(PROVIDED PASSAGE Opens)

Tag Archives: Christmas

Christmas Carol

Review: A Christmas Carol

Rating: ★★★★★

Full Title: A Christmas Carol in Prose, Being a Ghost Story of Christmas. Dickens divided the original story into “staves” (i.e. stanzas), with the title likewise being an analogy to verse or song.

Who: Charles Dickens, the most famous English novelist of the 19th century.

Overview: A Christmas Carol is Dickens’ compelling and imaginative story of the life of a miser reformed by a tour through time in which he is visited by Ghost of Christmas Past, the Ghost of Christmas Present, and the Ghost of Christmas Yet to Come. In all three tenses, Ebenezer Scrooge sees the truth that he had been missing about his own life, the life of his employee, and the effects of his miserable—pun intended—lifestyle on others.

(PROVIDED PASSAGE Closes)

* [PROBLEM SET]
(1) Reproduce the review word for word from "Review: A Christmas Carol" to "verse or song.".
(2) In the review, what does Dickens call the sections he divided the original story into?

(INFORMATION Opens)

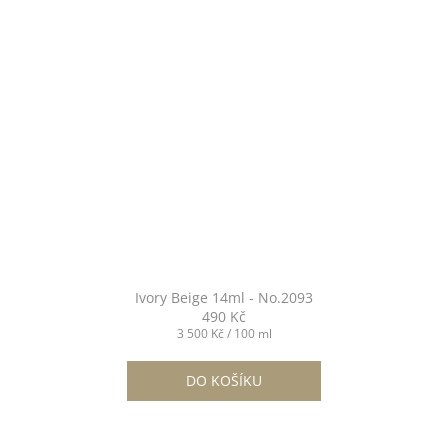
Ivory Beige 14ml - No.2093
490 Kč
Měrná
3 500 Kč / 100 ml
cena:
DO KOŠÍKU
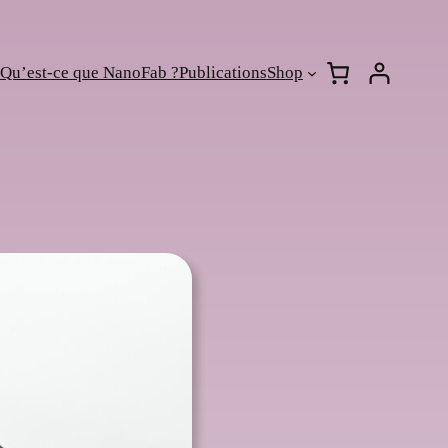
Qu’est-ce que NanoFab ?
Publications
Shop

(INFORMATION Closes)

* [RESPONSES PER TASK]
(1)
Review: A Christmas Carol

Rating: ★★★★★

Full Title: A Christmas Carol in Prose, Being a Ghost Story of Christmas. Dickens divided the original story into “staves” (i.e. stanzas), with the title likewise being an analogy to verse or song.

(2) He called them "staves," meaning stanzas.